** BRIEF **
Copy the lines from the one with "At col_1, list" through the one with "row_1, row_2, row_0", replacing "largest" with "highest" and leaving everything else unchanged.

** TASK INPUT **
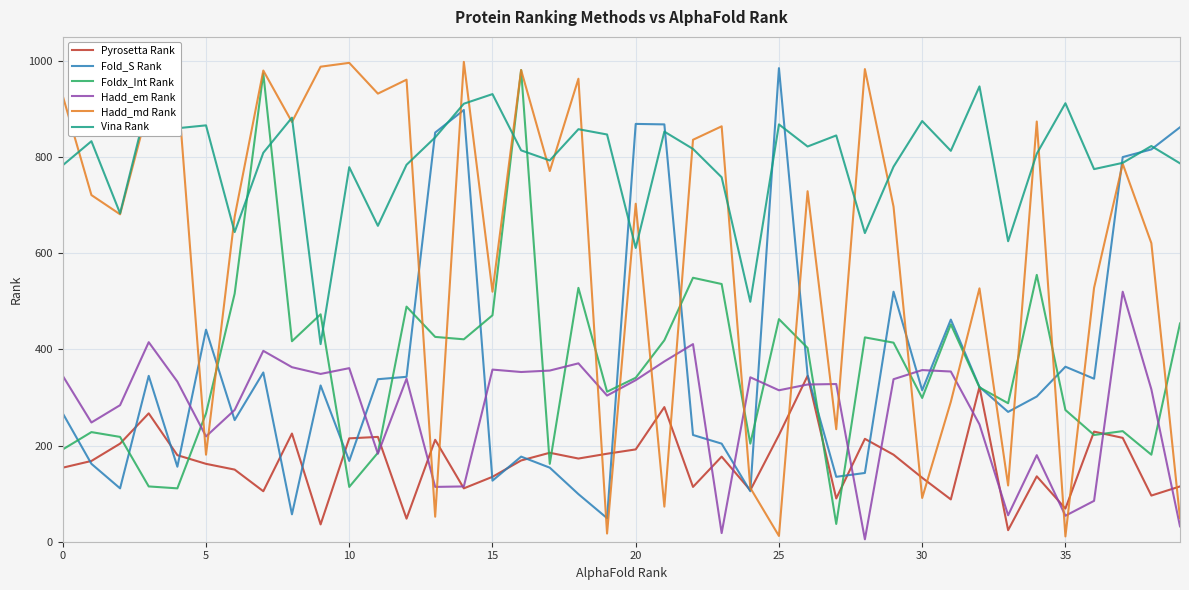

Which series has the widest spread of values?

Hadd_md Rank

...

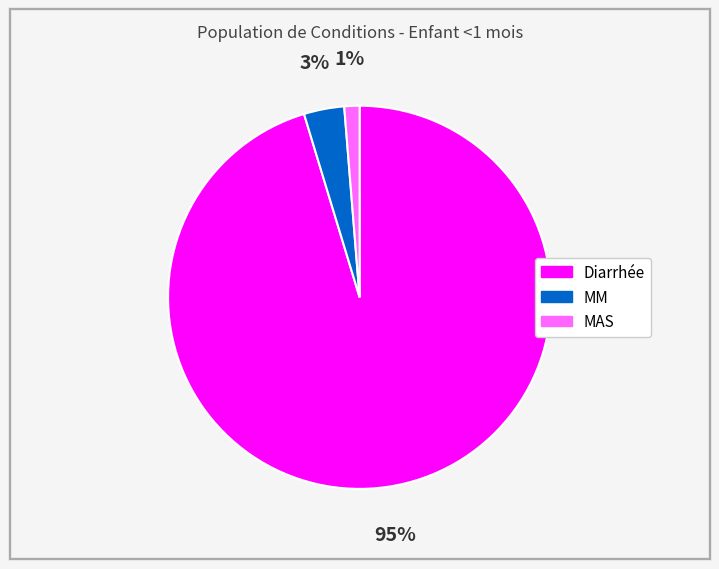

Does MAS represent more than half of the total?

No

--

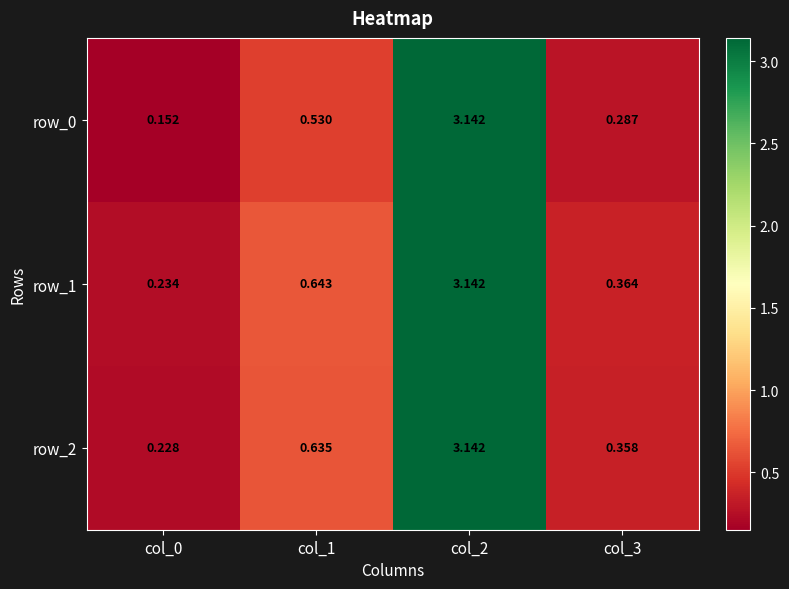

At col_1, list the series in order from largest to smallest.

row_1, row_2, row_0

** REPLY TO THE TASK **
At col_1, list the series in order from highest to smallest.

row_1, row_2, row_0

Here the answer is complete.